▸ Work task
From the line that contains "CITY REGION" through the line that contains "Document History", output every line of the listing below exactly and leave out all the rest.

▸ Data
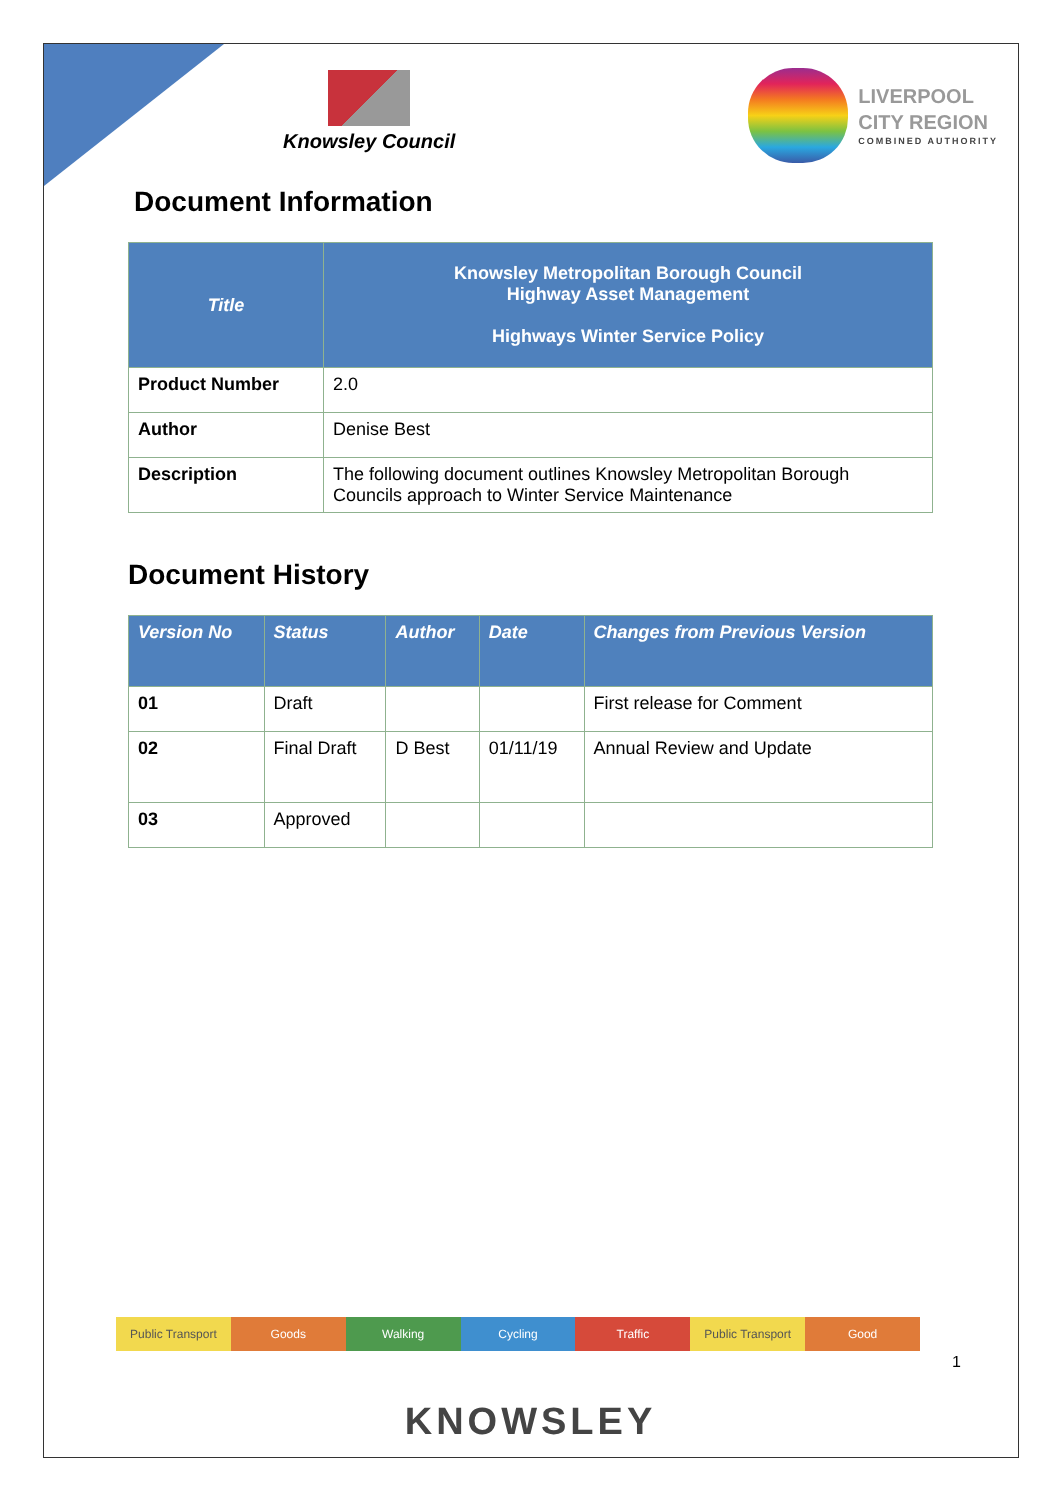Knowsley Council
LIVERPOOL
CITY REGION
COMBINED AUTHORITY
Document Information
| Title | Knowsley Metropolitan Borough Council Highway Asset Management Highways Winter Service Policy |
| --- | --- |
| Product Number | 2.0 |
| Author | Denise Best |
| Description | The following document outlines Knowsley Metropolitan Borough Councils approach to Winter Service Maintenance |
Document History
| Version No | Status | Author | Date | Changes from Previous Version |
| --- | --- | --- | --- | --- |
| 01 | Draft | | | First release for Comment |
| 02 | Final Draft | D Best | 01/11/19 | Annual Review and Update |
| 03 | Approved | | | |
Public Transport Goods Walking Cycling Traffic Public Transport Good
1
KNOWSLEY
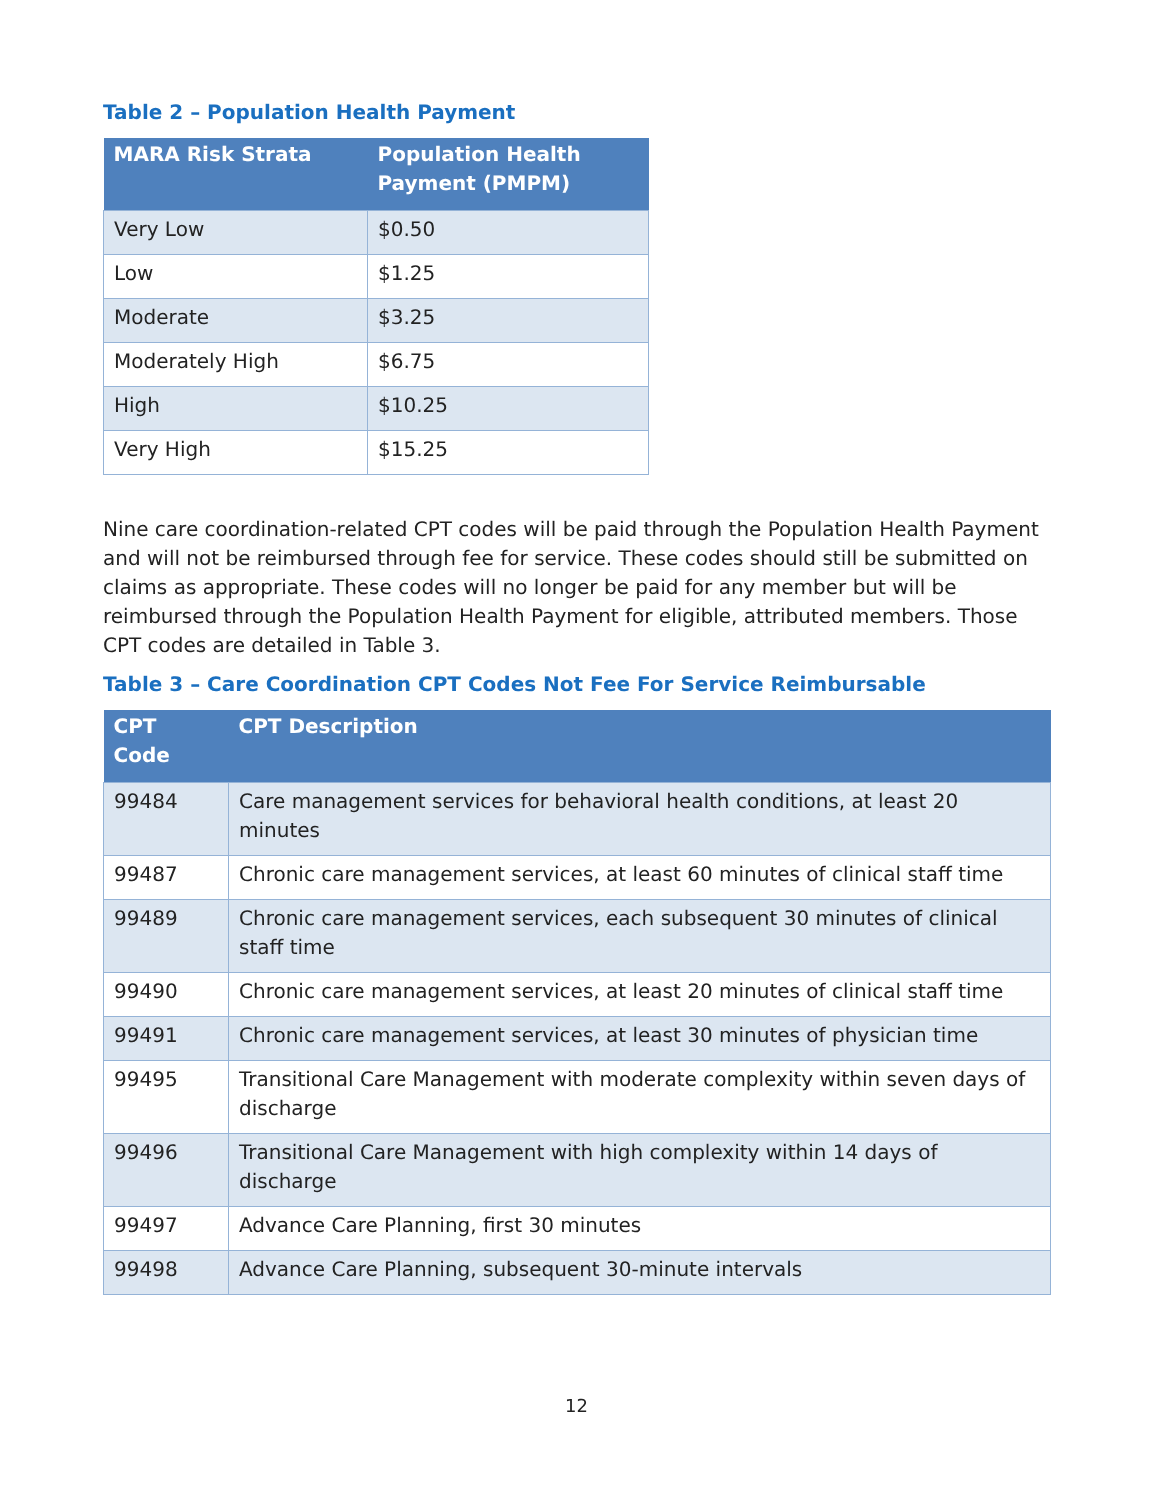Table 2 – Population Health Payment
| MARA Risk Strata | Population Health Payment (PMPM) |
| --- | --- |
| Very Low | $0.50 |
| Low | $1.25 |
| Moderate | $3.25 |
| Moderately High | $6.75 |
| High | $10.25 |
| Very High | $15.25 |
Nine care coordination-related CPT codes will be paid through the Population Health Payment and will not be reimbursed through fee for service. These codes should still be submitted on claims as appropriate. These codes will no longer be paid for any member but will be reimbursed through the Population Health Payment for eligible, attributed members. Those CPT codes are detailed in Table 3.
Table 3 – Care Coordination CPT Codes Not Fee For Service Reimbursable
| CPT Code | CPT Description |
| --- | --- |
| 99484 | Care management services for behavioral health conditions, at least 20 minutes |
| 99487 | Chronic care management services, at least 60 minutes of clinical staff time |
| 99489 | Chronic care management services, each subsequent 30 minutes of clinical staff time |
| 99490 | Chronic care management services, at least 20 minutes of clinical staff time |
| 99491 | Chronic care management services, at least 30 minutes of physician time |
| 99495 | Transitional Care Management with moderate complexity within seven days of discharge |
| 99496 | Transitional Care Management with high complexity within 14 days of discharge |
| 99497 | Advance Care Planning, first 30 minutes |
| 99498 | Advance Care Planning, subsequent 30-minute intervals |
12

▸ Solution for this exercise
CITY REGION
COMBINED AUTHORITY
Document Information
| Title | Knowsley Metropolitan Borough Council Highway Asset Management Highways Winter Service Policy |
| --- | --- |
| Product Number | 2.0 |
| Author | Denise Best |
| Description | The following document outlines Knowsley Metropolitan Borough Councils approach to Winter Service Maintenance |
Document History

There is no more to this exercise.